Last week at the Electronic Gaming Expo in London, I had the opportunity to test Stellaris first major gameplay expansion, Utopia. Accompanied by game designer Daniel Moregård, I spent nearly an hour within the interstellar empire-building game and it’s amazing depth of features.
“This is our first real, big gameplay expansion”, Daniel tells me, “and we really tried to give people a lot of options and things to do.” The previous “expansion”, Leviathans, was more of a story pack that added a couple of new features -- none of it shook up the way the game played, and it didn’t revamp or add new mechanics like Utopia does. The latest expansion changes the flow of the entire game, from the moment you create a race to the endgame direction your species will take.
Stellaris: Utopia adds a number of new features to the game, all of them aiming to give players more control and options when it comes to shaping their empire’s path through the galaxy. The biggest addition is undoubtedly the Megastructures -- gigantic space constructs that take massive amounts of resources and alienpower to produce. Ranging from enormous space stations that function as orbital “habitats” to gargantuan ringworlds not unlike Halo’s namesake structures, each of those projects give you massive benefits not attainable in any other way and often take an inordinate time to be completed.
Another megastructure is an old staple of science fiction: the infamous Dyson sphere. A truly monumental construct, Dyson spheres are massive round structures built around a sun in order to completely envelop it, harvesting every single joule produced by the entrapped star but rendering its planetary system cold and lifeless. During the presentation, Daniel showed me the construction phases of a Dyson sphere, which had an estimated build time of five in-game years. Using multiple saves to take me to it’s completion, I was able to see the finished megastructures before our appointment (or the day) were over.
“It is a bit more endgame focused, which is something we felt was a bit lacking”, he told me. Due to the massive logistical effort involved in those megastructures, I asked if the expansion’s main goal was endgame content. “No, we definitely want to give players a more meaningful experience through the game”, said Daniel, “and Utopia and the Banks update also adds new race features and social options for your races”.
The 1.5 Update, aka “Banks” (after famed Scottish sci-fi author Iain Banks), is a free update to Stellaris that brings with it a host of new features, in typical awesome Paradox fashion. Adding things like governmental Ethics skill trees, a reworked faction system, an unrest mechanic that affects planets and can spark rebellions, the ability to set Species Rights for individual species, terraforming barren planets, and more, the actual patch notes as of the time of publishing is ridiculously long. The Banks update adds the foundation for things found on Utopia, such as slavery and purge options, and helps flesh out the gameplay even for vanilla players.

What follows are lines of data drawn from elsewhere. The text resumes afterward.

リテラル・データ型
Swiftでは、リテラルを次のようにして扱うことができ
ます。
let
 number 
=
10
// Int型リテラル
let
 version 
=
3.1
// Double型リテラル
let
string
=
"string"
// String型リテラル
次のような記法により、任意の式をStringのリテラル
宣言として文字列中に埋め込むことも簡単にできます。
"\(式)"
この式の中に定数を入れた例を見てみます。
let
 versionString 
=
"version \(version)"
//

The paid DLC options are a bit more extensive, with players able to create “hive-mind” races where every single individual is part of a single organism, giving it a whole mind-control vibe. Non hive-mind species can even be converted and assimilated into your civilisation, creating a galaxy-wide group of mindless drones. After your empire finds its footing in the galaxy, you will slowly gain access to Ascension Perks, the pinnacle of societal evolution: choosing from one of three different paths, you can choose if your civilisation shall be biological, psionic, or synthetic. Each path offers a myriad of options and drastically alters the way the game progresses after it’s effects start to take place -- synthetic races can become cyborgs and live virtually forever, while psionic races can access a higher dimension called “The Shroud” and find it’s way to enlightenment -- or bring destruction upon themselves.
“The Shroud is a separate dimension where beings of immense power live, but they’re not all bad”, Daniel tells me. “It’s a bit like The Warp from 40K, but without all the Chaos and demons -- the Shroud has some areas full of good things, other areas with more neutral things, and some areas where some evil things are”. Using developer commands, he speeds up the gameplay and shows me some things that might happen to species that try to access the Shroud and draw power from it, and an event pop-up shows a huge swirling cloudy void, abound with lightning and darkness. “That’s how I see the Shroud; like in that movie ‘Arrival’, where the aliens are behind a glass and you can see something moving, but you don’t know what it is”, Daniel says.
Paradox has a good track record of sincerely supporting their products post-launch and turning them into much more than they originally were, and if Utopia is the first step in that path, Stellaris is headed in a fantastic direction. The addition of major gameplay changes on the free patch, like Traditions and Ethics, alongside meaningful paid features on the DLC expansion demonstrate a desire to keep improving across the board. and that comes as a welcome relief in a world of day one patches and rushed sequels.
Stellaris: Utopia is out on the 6th of April, alongside the free 1.5 Banks update.